The core of AMR's improvement came from the $4 billion in
annual cost cuts that the company began putting into effect
in May. Of that amount, $1.8 billion came from labor.
American won significant concessions in the spring from all
its workers, both unionized and not.

In recent months, American had been considering closing at
least one of three major maintenance centers, but said
yesterday that it would keep all three open.

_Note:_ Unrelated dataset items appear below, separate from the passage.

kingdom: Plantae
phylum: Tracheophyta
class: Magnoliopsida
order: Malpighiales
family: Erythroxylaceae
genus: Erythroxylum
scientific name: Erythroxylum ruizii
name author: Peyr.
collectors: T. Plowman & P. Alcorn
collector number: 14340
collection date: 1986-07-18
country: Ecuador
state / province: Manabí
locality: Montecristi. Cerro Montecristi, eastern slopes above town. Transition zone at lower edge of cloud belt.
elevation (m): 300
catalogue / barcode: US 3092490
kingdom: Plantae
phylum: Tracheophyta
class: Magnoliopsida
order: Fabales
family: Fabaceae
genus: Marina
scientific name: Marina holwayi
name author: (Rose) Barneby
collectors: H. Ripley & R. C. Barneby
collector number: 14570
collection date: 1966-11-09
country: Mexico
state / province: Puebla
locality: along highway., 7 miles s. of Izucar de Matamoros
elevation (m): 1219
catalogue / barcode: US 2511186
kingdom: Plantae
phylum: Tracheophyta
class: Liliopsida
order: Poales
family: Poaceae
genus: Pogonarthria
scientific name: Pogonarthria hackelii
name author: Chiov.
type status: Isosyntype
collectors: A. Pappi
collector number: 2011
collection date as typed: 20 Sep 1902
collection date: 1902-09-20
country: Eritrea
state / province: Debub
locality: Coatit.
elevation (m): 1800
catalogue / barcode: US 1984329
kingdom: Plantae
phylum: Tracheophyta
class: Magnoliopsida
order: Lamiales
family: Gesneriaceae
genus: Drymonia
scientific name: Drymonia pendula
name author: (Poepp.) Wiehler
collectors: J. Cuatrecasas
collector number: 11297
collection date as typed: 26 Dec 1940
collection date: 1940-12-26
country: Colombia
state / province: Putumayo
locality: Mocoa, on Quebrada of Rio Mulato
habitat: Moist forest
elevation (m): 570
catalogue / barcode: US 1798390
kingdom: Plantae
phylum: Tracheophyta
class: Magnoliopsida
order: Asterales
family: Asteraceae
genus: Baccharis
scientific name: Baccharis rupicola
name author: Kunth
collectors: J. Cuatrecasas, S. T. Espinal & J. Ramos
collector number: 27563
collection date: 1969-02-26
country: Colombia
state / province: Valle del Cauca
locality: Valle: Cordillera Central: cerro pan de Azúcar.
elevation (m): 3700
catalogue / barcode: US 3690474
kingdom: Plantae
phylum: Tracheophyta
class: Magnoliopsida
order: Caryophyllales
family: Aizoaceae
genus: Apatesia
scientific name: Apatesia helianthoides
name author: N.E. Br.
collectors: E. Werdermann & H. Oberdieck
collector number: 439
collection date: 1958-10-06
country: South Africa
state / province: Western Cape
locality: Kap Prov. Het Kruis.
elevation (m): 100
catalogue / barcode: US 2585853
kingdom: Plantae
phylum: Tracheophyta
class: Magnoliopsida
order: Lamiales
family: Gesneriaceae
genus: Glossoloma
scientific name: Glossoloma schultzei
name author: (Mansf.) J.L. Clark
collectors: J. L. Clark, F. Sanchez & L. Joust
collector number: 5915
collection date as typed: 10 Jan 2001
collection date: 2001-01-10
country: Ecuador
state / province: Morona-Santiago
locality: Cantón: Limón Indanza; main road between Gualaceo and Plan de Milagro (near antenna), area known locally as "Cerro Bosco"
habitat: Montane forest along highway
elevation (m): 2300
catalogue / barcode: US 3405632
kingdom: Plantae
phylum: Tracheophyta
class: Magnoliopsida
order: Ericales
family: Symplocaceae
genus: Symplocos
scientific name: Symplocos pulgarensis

That drew praise from the Transport Workers Union, which
represents mechanics and other ground workers. But union
leaders said that American should not lay off workers in
St. Louis, a move Mr. Arpey announced in July, because the
airline's finances were improving.

Mr. Arpey had said that the airline was significantly
scaling back its St. Louis operation, laying off 1,650
workers from the airport there and 540 workers from a
reservations center in the city.

The pared-down schedule at St. Louis - the old base hub of
T.W.A., which American acquired in 2001 - is set to go into
effect Nov. 1, and officials of the Transport Workers Union
said yesterday that AMR should reconsider the layoffs
planned for that day.

"The workers in St. Louis made major sacrifices to keep the
company out of bankruptcy and American must not turn its
back on them now," Robert Gless, international
representative for the union's air transport division, said
yesterday in a conference call with reporters.

A big threat to AMR's business model remains the growing
presence of profitable low-cost airlines.

Several analysts and reporters pressed Mr. Arpey on
American's fare structure yesterday, because business
travelers have been moving away from the high last-minute
fares charged by traditional airlines. Mr. Arpey said that
American was looking at all options, but that it had no
immediate plans to significantly change its fare structure.